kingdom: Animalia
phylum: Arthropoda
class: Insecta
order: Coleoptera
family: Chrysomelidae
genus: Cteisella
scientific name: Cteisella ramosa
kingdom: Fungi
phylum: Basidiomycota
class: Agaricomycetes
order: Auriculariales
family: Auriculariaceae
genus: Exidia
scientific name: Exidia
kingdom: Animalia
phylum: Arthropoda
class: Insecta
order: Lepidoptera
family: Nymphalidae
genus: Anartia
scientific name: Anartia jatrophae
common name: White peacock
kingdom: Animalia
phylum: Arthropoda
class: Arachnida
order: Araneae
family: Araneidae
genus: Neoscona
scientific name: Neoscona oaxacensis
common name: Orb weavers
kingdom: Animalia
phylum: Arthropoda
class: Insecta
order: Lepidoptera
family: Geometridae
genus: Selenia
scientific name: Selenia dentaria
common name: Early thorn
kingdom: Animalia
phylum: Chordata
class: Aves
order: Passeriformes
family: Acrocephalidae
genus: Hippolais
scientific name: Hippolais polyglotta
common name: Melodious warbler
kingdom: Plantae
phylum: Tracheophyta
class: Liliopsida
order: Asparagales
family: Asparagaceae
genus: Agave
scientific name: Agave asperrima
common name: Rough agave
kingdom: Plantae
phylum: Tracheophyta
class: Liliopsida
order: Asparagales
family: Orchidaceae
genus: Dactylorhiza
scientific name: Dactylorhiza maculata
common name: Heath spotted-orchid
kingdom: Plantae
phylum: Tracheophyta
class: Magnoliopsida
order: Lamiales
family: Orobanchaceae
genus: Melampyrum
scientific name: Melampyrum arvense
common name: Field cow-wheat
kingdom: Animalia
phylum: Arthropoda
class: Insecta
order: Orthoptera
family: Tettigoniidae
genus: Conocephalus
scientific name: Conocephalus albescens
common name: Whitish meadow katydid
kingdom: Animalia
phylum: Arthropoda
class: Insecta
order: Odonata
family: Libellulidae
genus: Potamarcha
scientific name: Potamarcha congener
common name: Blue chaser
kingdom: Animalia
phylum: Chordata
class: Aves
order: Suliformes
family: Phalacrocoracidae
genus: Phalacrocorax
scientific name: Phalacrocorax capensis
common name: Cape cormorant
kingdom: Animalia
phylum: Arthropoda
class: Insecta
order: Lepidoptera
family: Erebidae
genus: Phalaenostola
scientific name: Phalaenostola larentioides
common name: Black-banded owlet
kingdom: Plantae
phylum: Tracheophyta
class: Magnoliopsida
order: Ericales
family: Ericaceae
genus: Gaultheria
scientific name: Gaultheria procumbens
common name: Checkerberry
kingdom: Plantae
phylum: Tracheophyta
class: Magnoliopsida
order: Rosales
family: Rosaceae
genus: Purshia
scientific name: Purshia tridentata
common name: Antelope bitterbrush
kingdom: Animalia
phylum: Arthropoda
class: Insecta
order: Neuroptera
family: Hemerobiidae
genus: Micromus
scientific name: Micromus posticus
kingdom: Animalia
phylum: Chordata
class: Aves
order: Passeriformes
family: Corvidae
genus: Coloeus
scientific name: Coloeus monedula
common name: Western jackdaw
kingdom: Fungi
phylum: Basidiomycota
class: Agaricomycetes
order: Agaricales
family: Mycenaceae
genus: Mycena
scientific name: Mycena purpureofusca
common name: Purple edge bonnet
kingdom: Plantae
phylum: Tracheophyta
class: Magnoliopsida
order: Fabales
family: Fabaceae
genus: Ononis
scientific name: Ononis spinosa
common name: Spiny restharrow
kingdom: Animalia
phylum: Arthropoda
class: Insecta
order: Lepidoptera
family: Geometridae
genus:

════════════════════

WORK TO BE COMPLETED:
Reproduce the lines of every item above, swapping "common name" for "vernacular name" wherever it occurs and leaving everything else unchanged.

TASK OUTPUT:
kingdom: Animalia
phylum: Arthropoda
class: Insecta
order: Coleoptera
family: Chrysomelidae
genus: Cteisella
scientific name: Cteisella ramosa
kingdom: Fungi
phylum: Basidiomycota
class: Agaricomycetes
order: Auriculariales
family: Auriculariaceae
genus: Exidia
scientific name: Exidia
kingdom: Animalia
phylum: Arthropoda
class: Insecta
order: Lepidoptera
family: Nymphalidae
genus: Anartia
scientific name: Anartia jatrophae
vernacular name: White peacock
kingdom: Animalia
phylum: Arthropoda
class: Arachnida
order: Araneae
family: Araneidae
genus: Neoscona
scientific name: Neoscona oaxacensis
vernacular name: Orb weavers
kingdom: Animalia
phylum: Arthropoda
class: Insecta
order: Lepidoptera
family: Geometridae
genus: Selenia
scientific name: Selenia dentaria
vernacular name: Early thorn
kingdom: Animalia
phylum: Chordata
class: Aves
order: Passeriformes
family: Acrocephalidae
genus: Hippolais
scientific name: Hippolais polyglotta
vernacular name: Melodious warbler
kingdom: Plantae
phylum: Tracheophyta
class: Liliopsida
order: Asparagales
family: Asparagaceae
genus: Agave
scientific name: Agave asperrima
vernacular name: Rough agave
kingdom: Plantae
phylum: Tracheophyta
class: Liliopsida
order: Asparagales
family: Orchidaceae
genus: Dactylorhiza
scientific name: Dactylorhiza maculata
vernacular name: Heath spotted-orchid
kingdom: Plantae
phylum: Tracheophyta
class: Magnoliopsida
order: Lamiales
family: Orobanchaceae
genus: Melampyrum
scientific name: Melampyrum arvense
vernacular name: Field cow-wheat
kingdom: Animalia
phylum: Arthropoda
class: Insecta
order: Orthoptera
family: Tettigoniidae
genus: Conocephalus
scientific name: Conocephalus albescens
vernacular name: Whitish meadow katydid
kingdom: Animalia
phylum: Arthropoda
class: Insecta
order: Odonata
family: Libellulidae
genus: Potamarcha
scientific name: Potamarcha congener
vernacular name: Blue chaser
kingdom: Animalia
phylum: Chordata
class: Aves
order: Suliformes
family: Phalacrocoracidae
genus: Phalacrocorax
scientific name: Phalacrocorax capensis
vernacular name: Cape cormorant
kingdom: Animalia
phylum: Arthropoda
class: Insecta
order: Lepidoptera
family: Erebidae
genus: Phalaenostola
scientific name: Phalaenostola larentioides
vernacular name: Black-banded owlet
kingdom: Plantae
phylum: Tracheophyta
class: Magnoliopsida
order: Ericales
family: Ericaceae
genus: Gaultheria
scientific name: Gaultheria procumbens
vernacular name: Checkerberry
kingdom: Plantae
phylum: Tracheophyta
class: Magnoliopsida
order: Rosales
family: Rosaceae
genus: Purshia
scientific name: Purshia tridentata
vernacular name: Antelope bitterbrush
kingdom: Animalia
phylum: Arthropoda
class: Insecta
order: Neuroptera
family: Hemerobiidae
genus: Micromus
scientific name: Micromus posticus
kingdom: Animalia
phylum: Chordata
class: Aves
order: Passeriformes
family: Corvidae
genus: Coloeus
scientific name: Coloeus monedula
vernacular name: Western jackdaw
kingdom: Fungi
phylum: Basidiomycota
class: Agaricomycetes
order: Agaricales
family: Mycenaceae
genus: Mycena
scientific name: Mycena purpureofusca
vernacular name: Purple edge bonnet
kingdom: Plantae
phylum: Tracheophyta
class: Magnoliopsida
order: Fabales
family: Fabaceae
genus: Ononis
scientific name: Ononis spinosa
vernacular name: Spiny restharrow
kingdom: Animalia
phylum: Arthropoda
class: Insecta
order: Lepidoptera
family: Geometridae
genus:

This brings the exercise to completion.